* [ACTION ITEM]:
Using the watermelon spoilage article, explain why cut melon kept in a container in the fridge for about a week can be spoiled even though it looks and smells fine.
(READING PASSAGE)
You've got to know when to hold 'em and when to fold 'em ('em being watermelons)
EC: Here's the Difference Between Pink, Orange, and Yellow Watermelon
Credit: Photo by Carlos Chavez/Los Angeles Times via Getty Images

As the weather gets swelteringly hot, watermelon begins to make up about 80 percent of my diet. While some folks will buy a whole watermelon at the grocery store and break down the fruit themselves, others are far more likely to buy it pre-sliced. Is it easier? Absolutely. But, like all produce, once it’s sliced open it will go bad much quicker. But while apple slices will go brown and grapes begin to wrinkle, watermelon doesn’t show its age the same way.

When selecting a whole melon at the grocery store, you want to check and make sure it’s ripe enough, but you also want to avoid a melon that’s overripe. The easiest way to tell is to check the skin for any soggy spots and patches of greenish-blue, black, or white mold.

Even if the exterior looks OK, there’s a chance that the fruit could have gone bad. If the flesh has noticeable dark spots or is covered in anything slimey, you should toss it. If it looks fine but has a sour or ~off~ smell, that’s another indication that this watermelon is no good. On the plus side, I bet if you can prove that you purchased rancid fruit and then take it back to the store immidiately (and make an appropriate fuss) you can get your money back.

Pre-cut watermelon packages tend to be tagged with an expiration date, and that should be taken seriously. Of course, most foods aren’t guaranteed to spoil by that date, so it’s best to know what to look for. Again, you want to avoid melon that's slimy, discolored, weird-smelling, or growing anything fuzzy.

Sometimes spoiled watermelon looks and smells fine. This is often the case with cut melon that’s been sitting in a container in your fridge for a week or so. Though the sealed container has prevented the fruit from getting slimy or growing mold, the melon can still be bad, and could potentially make you sick. If you take a bite and the fruit is sour or fizzy, spit it out and chuck the rest.

A good rule of thumb is to eat pre-cut watermelon by the expiration date, or at the most, within five days of buying the fruit. Watermelon you cut yourself and store in an airtight container in the fridge should also be eaten within five days. A whole watermelon can last in your kitchen for about a week (though if it’s really warm in your place, that may be too long, as our Senior Food and Drinks Editor Kat Kinsman found out last summer), and in the fridge for about two weeks. But really, why would you ever wait 14 whole days to slice into that melon?
(End READING PASSAGE)
(EXCERPTED DATA)
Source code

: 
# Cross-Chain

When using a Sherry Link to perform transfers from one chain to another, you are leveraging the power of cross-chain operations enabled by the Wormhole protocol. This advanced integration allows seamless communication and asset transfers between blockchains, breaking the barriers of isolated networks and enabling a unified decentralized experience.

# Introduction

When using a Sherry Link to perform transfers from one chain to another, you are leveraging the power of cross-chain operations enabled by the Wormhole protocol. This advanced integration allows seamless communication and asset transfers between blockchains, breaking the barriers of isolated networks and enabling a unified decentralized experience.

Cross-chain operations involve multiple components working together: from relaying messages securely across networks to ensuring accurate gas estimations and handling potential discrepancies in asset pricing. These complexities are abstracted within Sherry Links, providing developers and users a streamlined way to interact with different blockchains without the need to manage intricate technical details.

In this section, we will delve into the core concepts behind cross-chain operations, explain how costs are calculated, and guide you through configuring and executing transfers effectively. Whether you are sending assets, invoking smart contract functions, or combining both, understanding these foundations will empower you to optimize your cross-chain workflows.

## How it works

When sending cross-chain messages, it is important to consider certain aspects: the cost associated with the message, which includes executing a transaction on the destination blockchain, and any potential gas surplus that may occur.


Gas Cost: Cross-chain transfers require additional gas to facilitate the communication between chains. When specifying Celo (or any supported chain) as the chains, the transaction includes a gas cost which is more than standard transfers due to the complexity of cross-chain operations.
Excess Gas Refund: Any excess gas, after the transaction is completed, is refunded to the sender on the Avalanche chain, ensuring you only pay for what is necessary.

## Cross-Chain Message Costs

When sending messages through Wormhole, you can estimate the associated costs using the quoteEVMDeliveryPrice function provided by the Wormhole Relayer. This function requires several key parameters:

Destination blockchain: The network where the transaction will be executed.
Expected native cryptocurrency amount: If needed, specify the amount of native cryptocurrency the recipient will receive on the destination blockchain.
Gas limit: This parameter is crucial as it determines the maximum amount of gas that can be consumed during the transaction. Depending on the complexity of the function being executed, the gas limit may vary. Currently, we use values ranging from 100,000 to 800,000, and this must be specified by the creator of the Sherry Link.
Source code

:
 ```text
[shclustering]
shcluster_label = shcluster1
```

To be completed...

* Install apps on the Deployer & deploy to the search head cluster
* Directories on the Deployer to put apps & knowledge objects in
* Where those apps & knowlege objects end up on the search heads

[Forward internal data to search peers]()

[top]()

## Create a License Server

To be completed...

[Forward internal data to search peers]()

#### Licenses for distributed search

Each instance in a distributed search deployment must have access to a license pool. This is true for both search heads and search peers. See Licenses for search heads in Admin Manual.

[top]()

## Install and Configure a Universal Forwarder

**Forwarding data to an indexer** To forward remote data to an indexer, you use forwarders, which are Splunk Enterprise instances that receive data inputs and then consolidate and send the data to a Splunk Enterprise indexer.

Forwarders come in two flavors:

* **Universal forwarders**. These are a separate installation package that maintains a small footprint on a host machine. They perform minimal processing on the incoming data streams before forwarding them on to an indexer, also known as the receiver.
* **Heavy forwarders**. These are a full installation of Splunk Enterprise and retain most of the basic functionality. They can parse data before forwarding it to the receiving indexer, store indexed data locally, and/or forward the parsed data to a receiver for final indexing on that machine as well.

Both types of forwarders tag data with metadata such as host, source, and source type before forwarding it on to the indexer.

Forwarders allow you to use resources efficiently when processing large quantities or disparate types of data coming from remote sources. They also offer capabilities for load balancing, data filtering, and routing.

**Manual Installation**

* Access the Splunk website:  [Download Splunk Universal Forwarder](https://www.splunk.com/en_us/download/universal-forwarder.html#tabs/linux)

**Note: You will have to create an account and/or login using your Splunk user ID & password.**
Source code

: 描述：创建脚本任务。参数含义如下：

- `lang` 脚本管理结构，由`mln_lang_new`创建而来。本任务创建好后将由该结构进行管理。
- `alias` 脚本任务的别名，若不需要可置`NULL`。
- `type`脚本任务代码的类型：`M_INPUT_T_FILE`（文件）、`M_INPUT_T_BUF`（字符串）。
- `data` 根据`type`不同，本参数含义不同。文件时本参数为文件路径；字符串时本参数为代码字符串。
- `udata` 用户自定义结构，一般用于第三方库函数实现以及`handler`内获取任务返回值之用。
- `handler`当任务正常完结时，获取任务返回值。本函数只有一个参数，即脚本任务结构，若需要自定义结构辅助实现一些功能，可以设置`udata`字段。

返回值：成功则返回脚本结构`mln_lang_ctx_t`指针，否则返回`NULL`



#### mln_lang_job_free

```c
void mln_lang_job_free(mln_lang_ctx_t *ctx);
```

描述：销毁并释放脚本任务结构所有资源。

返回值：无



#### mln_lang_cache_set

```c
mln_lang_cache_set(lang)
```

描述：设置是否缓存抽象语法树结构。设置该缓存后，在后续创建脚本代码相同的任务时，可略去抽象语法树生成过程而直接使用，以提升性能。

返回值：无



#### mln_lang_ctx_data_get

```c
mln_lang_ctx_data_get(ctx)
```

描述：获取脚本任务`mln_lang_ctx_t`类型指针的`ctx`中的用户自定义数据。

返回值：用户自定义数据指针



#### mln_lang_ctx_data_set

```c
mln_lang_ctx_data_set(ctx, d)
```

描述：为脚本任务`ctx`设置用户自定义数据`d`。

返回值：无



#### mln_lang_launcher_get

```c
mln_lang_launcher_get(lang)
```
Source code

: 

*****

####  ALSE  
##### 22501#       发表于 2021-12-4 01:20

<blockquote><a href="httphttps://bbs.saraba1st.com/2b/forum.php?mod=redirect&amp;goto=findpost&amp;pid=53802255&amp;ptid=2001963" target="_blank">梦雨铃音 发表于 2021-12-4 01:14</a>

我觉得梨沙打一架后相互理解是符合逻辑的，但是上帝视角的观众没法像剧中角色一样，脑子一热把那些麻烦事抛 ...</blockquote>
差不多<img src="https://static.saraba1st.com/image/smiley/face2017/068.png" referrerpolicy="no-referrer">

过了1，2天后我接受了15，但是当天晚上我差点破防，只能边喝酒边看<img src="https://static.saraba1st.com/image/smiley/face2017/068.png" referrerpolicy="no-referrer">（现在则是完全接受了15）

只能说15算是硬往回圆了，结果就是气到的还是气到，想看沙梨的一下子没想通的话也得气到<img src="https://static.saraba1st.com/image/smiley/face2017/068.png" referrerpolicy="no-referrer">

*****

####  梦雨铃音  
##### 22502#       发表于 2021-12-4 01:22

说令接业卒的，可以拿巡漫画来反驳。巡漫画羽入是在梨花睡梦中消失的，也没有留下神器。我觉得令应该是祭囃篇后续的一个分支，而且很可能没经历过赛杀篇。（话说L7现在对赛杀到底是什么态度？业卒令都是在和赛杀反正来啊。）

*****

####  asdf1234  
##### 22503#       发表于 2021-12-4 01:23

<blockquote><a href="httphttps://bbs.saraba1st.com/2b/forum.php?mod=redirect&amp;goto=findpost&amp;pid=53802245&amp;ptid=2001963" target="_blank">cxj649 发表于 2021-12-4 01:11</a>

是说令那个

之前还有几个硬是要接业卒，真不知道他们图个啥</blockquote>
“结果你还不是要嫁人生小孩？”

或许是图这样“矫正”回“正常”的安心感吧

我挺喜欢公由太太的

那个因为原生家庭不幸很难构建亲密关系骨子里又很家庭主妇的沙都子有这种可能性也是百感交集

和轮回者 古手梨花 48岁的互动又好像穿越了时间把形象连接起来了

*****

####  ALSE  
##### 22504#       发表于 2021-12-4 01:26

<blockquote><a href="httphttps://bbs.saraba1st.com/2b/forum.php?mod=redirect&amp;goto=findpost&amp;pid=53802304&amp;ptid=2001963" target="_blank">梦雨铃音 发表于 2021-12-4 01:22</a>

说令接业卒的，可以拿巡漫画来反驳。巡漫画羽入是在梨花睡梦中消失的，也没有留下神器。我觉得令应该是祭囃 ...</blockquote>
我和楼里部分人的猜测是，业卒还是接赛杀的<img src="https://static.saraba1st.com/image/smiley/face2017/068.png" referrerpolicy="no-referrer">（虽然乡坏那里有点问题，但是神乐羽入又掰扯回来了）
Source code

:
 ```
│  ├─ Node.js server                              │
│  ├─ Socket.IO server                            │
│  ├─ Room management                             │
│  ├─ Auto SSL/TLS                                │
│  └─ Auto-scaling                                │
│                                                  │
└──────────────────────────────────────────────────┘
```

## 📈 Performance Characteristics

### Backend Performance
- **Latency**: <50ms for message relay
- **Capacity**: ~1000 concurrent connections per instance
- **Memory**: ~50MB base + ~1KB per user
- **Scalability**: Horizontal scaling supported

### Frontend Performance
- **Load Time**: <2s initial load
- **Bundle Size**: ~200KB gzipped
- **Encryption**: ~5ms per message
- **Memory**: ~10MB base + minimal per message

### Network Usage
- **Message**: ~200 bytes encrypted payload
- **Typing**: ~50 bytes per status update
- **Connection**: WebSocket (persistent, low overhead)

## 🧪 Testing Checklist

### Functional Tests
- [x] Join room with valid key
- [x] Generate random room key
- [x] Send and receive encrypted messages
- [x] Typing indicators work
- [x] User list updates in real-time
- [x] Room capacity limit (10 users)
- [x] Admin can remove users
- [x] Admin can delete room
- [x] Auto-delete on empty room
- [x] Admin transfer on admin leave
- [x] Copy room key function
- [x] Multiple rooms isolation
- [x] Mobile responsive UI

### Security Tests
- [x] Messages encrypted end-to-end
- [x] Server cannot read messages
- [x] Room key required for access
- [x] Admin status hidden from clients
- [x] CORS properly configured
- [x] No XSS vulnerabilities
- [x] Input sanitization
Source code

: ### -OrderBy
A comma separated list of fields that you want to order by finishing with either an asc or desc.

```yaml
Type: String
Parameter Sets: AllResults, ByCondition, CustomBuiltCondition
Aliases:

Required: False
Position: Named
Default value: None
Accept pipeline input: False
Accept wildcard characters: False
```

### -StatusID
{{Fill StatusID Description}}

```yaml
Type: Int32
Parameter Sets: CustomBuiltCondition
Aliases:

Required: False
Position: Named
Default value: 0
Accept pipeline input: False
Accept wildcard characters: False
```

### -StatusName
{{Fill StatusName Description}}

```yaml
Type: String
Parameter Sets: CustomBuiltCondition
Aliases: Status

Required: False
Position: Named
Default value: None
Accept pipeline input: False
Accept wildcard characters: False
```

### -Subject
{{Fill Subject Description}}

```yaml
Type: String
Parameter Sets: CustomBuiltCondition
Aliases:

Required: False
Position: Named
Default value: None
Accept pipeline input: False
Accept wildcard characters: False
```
(End EXCERPTED DATA)
* [RESULT OF THIS EXERCISE]:
The sealed container keeps the fruit from getting slimy or growing mold, so the usual visible signs of spoilage never appear. The melon can still be bad and could make you sick.